Moore’s Law and Its Practical Implications

Although economists and technologists frequently cite Moore’s Law in their analyses of the semiconductor industry, the drivers and consequences of this phenomenon for public policy are less widely understood. Understanding the practical implications of Moore’s Law is critical to support policies that advance the nation’s international competitiveness and national security.

Q1: What is Moore’s Law?

A1: While popularly referred to as a “law,” Moore’s Law is better understood as an empirical observation regarding advancements in computing. In a 1965 Electronics Magazine article, the cofounder of Fairchild Semiconductor International, Inc. and Intel, Gordon Moore, projected that the ideal number of transistors per square inch on a microchip would double each year while the manufacturing cost per component would halve. Ten years later, Moore revised his original projection and said chip density would, instead, double every two years for at least the next decade.

More transistors and components, in layman’s terms, means more computing power, higher efficiency, and more complex functions. A corollary of Moore’s Law is that the cost of computing has fallen dramatically, enabling adoption of semiconductors across a wide span of technologies. Today, semiconductors are the technology platform underpinning how the world works, communicates, and consumes.

Q2: Is Moore’s Law still viable?

A2: Moore’s Law has largely held true into the twenty-first century, though it has begun to slow down as engineers reach the limits of shrinking circuits within the laws of physics. Even so, the computing power of a single integrated circuit today is roughly 2 billion times what it was in 1960.

- [Instructions to follow]:
Answer from the text on Moore's Law:
(a) In what year and in which publication did Gordon Moore make his original projection?
(b) Ten years later, how often did Moore say chip density would double?
(c) How does the computing power of a single integrated circuit today compare with that in 1960?
The lines that follow the text on Moore's Law are separate material and are not connected to it.

- [The data]:
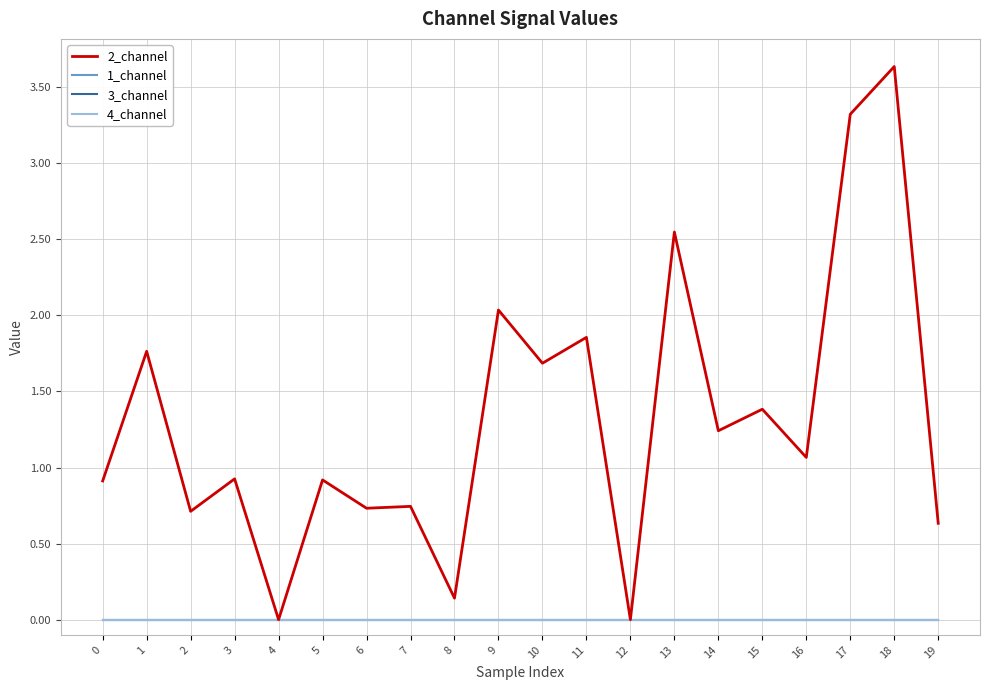

Is the value of 4_channel at 6 greater than the value of 2_channel at 7?

No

- [Exercise result]:
(a) 1965, in Electronics Magazine.
(b) Every two years, for at least the next decade.
(c) It is roughly 2 billion times what it was in 1960.